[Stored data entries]
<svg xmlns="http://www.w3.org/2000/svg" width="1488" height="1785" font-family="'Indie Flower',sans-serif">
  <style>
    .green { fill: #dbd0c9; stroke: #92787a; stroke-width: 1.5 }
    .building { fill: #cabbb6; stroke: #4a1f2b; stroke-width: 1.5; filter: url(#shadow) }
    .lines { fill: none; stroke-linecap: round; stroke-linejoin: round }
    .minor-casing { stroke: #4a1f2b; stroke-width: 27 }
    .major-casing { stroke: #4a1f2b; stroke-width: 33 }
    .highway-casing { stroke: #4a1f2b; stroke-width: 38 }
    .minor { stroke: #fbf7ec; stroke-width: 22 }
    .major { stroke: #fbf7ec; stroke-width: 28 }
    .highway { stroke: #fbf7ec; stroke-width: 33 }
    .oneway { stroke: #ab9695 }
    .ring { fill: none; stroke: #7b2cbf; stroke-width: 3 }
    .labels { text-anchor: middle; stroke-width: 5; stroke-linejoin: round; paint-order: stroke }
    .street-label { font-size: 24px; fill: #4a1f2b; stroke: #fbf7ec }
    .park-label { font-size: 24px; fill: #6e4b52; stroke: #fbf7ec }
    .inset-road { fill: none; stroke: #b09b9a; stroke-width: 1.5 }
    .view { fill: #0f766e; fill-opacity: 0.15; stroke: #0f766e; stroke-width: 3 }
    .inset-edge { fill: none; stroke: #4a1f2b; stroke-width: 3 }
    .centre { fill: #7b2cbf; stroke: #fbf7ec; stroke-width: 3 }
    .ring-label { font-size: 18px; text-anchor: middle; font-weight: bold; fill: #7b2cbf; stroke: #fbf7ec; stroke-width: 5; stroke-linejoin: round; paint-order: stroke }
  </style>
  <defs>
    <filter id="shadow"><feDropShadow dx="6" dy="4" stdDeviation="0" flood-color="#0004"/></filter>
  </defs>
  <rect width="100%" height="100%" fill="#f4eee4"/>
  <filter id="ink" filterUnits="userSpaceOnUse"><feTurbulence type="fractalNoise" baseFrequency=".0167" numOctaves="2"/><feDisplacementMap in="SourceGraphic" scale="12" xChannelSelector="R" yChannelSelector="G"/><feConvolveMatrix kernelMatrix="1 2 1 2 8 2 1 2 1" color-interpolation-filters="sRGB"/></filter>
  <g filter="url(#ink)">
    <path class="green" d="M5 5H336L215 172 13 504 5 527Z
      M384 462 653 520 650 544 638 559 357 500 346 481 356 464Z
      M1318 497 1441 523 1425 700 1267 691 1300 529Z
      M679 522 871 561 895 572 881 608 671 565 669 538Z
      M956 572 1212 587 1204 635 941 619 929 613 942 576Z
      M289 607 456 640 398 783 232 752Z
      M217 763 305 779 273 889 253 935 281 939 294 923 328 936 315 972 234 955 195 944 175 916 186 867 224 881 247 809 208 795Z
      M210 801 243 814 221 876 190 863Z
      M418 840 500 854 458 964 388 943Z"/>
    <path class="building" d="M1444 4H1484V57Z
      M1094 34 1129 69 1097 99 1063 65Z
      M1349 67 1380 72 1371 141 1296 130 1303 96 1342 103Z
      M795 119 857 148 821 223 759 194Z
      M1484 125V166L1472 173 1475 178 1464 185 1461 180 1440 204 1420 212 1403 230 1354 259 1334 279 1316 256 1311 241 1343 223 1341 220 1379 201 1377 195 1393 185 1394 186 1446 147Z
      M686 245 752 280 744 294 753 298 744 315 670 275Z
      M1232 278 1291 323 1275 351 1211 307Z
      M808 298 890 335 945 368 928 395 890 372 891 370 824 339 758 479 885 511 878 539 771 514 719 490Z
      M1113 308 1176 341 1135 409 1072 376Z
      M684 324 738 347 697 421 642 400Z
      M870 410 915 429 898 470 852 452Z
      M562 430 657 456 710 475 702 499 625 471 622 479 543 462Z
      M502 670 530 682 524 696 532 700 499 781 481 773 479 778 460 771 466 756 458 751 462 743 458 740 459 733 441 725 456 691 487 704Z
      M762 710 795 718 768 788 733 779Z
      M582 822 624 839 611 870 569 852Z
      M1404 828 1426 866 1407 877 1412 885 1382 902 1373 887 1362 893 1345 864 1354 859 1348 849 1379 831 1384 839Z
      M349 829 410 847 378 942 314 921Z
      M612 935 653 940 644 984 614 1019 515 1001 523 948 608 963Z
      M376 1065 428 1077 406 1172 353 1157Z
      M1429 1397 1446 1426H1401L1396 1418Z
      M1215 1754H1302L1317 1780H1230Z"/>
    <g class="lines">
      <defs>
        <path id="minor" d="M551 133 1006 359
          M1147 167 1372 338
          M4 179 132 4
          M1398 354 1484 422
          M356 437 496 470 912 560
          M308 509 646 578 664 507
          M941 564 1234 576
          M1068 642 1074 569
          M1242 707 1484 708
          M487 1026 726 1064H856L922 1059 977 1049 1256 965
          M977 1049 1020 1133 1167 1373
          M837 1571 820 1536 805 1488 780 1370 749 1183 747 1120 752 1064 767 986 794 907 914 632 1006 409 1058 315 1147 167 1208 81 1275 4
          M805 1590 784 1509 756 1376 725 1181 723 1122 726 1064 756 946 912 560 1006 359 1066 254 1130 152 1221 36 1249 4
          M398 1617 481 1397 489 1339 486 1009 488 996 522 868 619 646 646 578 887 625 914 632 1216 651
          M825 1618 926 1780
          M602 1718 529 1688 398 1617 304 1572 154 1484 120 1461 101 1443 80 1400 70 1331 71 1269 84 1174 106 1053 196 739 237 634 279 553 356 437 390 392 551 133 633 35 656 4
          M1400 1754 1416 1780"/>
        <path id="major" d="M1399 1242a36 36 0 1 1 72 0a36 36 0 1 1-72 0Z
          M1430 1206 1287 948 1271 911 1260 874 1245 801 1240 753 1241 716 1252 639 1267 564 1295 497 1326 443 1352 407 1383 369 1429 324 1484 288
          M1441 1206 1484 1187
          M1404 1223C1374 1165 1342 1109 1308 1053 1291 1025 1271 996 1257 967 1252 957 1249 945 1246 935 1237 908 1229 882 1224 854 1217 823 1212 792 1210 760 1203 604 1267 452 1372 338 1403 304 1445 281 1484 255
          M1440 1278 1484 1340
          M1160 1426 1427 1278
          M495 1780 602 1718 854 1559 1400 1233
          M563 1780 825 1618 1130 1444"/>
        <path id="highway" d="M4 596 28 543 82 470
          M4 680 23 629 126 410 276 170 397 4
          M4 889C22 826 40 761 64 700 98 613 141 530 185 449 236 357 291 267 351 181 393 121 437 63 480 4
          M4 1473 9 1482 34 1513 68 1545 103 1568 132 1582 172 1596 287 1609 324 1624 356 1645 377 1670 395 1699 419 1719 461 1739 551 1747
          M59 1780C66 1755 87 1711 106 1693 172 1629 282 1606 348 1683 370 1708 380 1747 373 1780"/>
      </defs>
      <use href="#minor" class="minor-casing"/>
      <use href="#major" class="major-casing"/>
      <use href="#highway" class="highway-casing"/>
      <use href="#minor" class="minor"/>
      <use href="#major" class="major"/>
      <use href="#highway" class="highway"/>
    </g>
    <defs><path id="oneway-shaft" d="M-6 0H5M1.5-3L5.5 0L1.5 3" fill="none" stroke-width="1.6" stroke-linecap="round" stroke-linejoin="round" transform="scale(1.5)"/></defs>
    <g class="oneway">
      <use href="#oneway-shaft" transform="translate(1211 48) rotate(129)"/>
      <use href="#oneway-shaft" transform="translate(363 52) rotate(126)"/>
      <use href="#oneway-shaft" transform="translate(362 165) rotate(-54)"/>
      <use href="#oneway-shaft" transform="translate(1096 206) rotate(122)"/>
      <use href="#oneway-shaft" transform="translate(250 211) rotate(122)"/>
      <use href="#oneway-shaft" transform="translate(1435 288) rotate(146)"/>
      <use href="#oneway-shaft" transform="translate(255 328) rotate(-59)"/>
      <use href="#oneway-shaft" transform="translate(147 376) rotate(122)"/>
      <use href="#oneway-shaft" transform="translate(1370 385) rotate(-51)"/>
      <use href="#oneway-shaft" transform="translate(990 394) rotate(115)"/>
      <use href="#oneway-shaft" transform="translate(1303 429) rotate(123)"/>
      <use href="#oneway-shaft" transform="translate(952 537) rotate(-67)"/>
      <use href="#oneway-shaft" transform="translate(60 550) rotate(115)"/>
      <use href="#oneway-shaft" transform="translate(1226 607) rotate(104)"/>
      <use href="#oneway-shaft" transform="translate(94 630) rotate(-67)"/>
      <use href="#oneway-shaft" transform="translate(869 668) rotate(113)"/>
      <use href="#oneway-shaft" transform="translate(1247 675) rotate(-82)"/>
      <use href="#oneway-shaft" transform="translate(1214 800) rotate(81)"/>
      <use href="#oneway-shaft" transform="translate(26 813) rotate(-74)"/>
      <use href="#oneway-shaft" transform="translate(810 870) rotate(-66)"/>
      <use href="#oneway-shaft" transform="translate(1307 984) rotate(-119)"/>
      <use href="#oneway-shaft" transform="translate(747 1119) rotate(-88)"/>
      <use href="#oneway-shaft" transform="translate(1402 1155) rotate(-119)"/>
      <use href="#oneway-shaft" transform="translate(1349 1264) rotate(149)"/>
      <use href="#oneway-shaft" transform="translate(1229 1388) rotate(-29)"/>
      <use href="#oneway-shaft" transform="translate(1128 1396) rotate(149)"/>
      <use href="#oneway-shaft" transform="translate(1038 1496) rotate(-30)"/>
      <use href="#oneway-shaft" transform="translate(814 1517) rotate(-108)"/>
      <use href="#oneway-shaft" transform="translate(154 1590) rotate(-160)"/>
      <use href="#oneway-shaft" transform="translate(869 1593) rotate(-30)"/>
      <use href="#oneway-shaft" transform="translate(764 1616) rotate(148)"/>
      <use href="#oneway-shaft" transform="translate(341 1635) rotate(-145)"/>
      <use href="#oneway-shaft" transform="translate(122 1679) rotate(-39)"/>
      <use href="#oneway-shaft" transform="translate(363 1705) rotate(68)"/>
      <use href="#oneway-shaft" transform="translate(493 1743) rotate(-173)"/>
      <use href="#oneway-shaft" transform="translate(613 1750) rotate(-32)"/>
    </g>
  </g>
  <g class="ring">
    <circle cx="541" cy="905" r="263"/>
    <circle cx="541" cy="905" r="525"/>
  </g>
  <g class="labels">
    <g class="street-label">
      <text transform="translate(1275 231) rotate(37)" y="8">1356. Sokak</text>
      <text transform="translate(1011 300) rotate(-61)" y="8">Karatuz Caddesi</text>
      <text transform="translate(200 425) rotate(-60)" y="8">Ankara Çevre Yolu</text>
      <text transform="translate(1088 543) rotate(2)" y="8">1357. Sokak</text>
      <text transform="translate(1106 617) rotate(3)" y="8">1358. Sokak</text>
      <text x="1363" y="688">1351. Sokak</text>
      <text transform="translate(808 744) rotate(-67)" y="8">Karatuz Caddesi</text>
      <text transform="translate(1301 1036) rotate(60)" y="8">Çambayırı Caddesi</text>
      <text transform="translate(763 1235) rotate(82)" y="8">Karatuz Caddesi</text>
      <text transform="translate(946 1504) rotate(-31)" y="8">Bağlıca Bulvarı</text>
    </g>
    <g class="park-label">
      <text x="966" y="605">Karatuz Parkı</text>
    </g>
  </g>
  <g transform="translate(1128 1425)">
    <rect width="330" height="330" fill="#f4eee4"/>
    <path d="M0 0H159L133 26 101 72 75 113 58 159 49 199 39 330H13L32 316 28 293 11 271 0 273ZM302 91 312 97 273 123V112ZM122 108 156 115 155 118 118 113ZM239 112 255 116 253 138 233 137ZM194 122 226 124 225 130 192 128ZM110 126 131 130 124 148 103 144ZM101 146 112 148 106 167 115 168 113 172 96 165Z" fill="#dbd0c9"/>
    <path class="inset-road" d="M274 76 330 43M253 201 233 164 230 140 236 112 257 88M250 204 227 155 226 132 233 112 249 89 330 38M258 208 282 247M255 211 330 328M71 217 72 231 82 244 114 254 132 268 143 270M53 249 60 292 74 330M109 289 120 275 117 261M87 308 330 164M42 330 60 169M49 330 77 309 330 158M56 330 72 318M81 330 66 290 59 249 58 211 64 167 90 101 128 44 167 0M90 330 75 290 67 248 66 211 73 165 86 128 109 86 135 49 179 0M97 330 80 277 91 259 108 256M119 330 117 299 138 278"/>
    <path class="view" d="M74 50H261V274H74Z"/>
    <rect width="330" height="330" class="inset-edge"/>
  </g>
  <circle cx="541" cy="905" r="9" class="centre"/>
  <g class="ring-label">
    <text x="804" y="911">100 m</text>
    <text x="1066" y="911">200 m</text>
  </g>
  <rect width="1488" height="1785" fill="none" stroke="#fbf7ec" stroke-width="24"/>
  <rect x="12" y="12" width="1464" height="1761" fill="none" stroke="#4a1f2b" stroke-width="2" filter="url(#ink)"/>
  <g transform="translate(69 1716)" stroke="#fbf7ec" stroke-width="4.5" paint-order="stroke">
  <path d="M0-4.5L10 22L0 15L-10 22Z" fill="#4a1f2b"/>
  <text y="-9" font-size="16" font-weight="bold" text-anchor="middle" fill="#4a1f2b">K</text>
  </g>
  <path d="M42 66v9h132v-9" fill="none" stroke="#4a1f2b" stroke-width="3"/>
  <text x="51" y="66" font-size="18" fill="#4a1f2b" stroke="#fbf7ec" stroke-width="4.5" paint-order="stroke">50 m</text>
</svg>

Requirement → From the data above, copy each line that has the string "lines".

Your solution →
    .lines { fill: none; stroke-linecap: round; stroke-linejoin: round }
    <g class="lines">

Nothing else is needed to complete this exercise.